Speaking at the Health and Care Innovation Expo in Manchester, Swindells explained IT will empower not only patients, but also carers, fostering an ‘ecosystem of development’ that will improve care outcomes.

Health Secretary Jeremy Hunt officially revealed the names of the 18 acute trusts that will be joining the fast follower scheme, buddying up with a GDE to follow their blueprint for digitisation through up to £5m that will have to be matched.

NHS England is expected to soon release the names of exemplars in the ambulance service, which was initially included in last year’s announcement on the launch of the GDE programme. Swindells briefly mentioned the initiative but gave no further details in regards to the official timeline.

“The first wave of global digital excellence centres will be selected from the acute sector but it is anticipated they will soon be established in community, mental health and ambulance settings as well,” it was said after Expo 2016.

Data sharing & digital innovation hubs

Swindells said the NHS will focus through IT on ‘real challenges’, starting with the development of ‘clinical’ or digital innovation hubs, as referred to in Sir John Bell’s Life Sciences Industrial strategy from August this year.

Covering regions of around three to five million people, up to five hubs will bring data together locally to ‘build on the best of what’s already happening’, said Swindells.

NHS England will collaborate with NHS Digital and other partners to put together a strategy for identifying areas that will start creating and using datasets to improve quality of care.
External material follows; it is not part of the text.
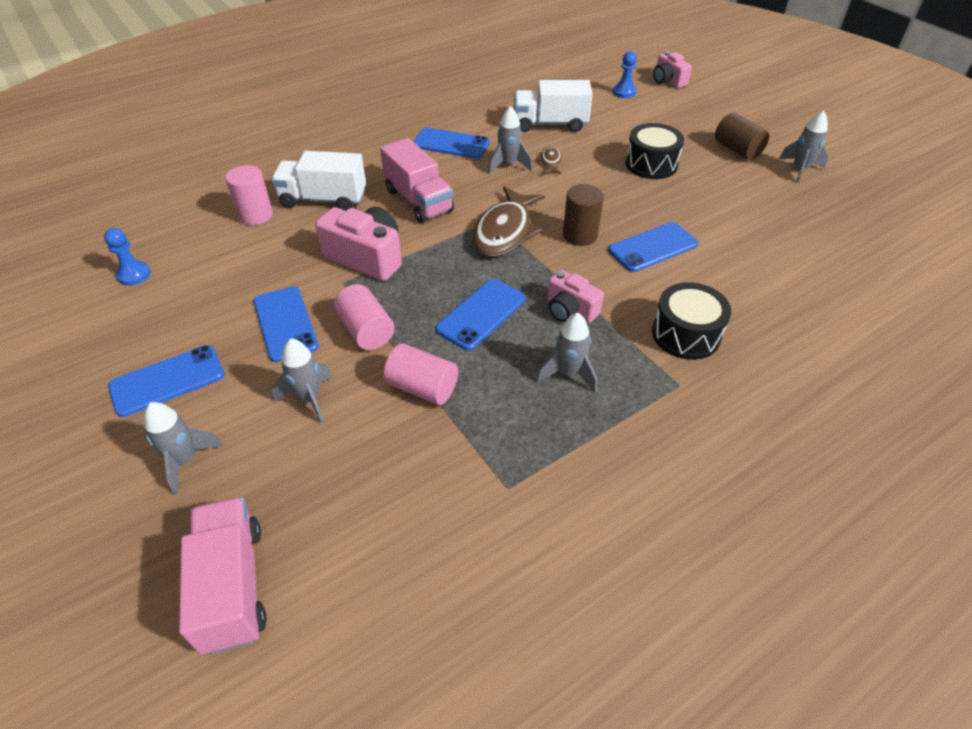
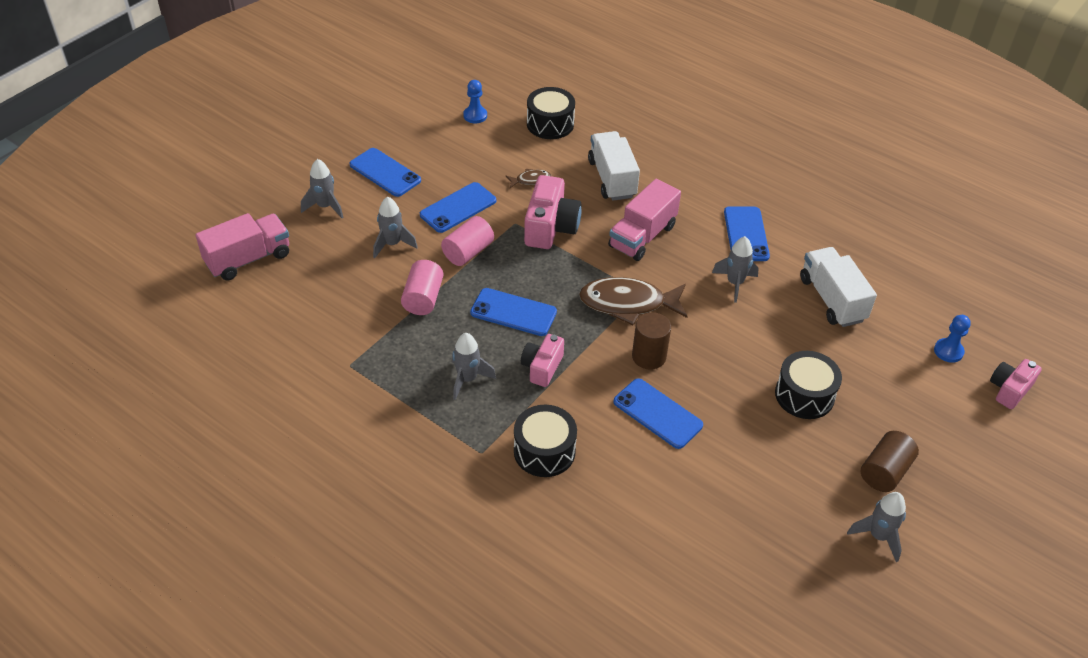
camera: 70 degrees right, 0 degrees up
(203, 221) = (550, 124): none -> black drum
(255, 215) = (571, 148): pink cylinder -> none
(550, 162) = (759, 313): brown fish -> brown fish (530, 180)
“So today, NHS England is explicitly nailing its colours to the mast in backing those recommendations from John Bell’s report and we will by the end of the calendar year set out the process we will be using with our partners at NHS Digital and elsewhere to identify the three to five locations across the country that will go live with those digital innovation hubs,” Stevens told the audience at the same conference in Manchester.

“I think we’re moving from press release to real delivery on the ground,” said Matthew Swindells, NHS England National Director for Operations and Information

Meanwhile, Swindells asked vendors to adopt an open approach to data sharing, adding he does not want to see any suppliers ‘locking data down’, but instead give the NHS an opportunity to ‘leverage’ and use resources to help patients and carers.

Speaking about individual NHS organisations, the director added “We now need every board to put IT at the top of their agenda, to be thinking cybersecurity, to be thinking service redesign, to be thinking data quality, to be thinking data capture, thinking how do I use the new technologies to drive the changes I’m making rather than IT being in a corner.”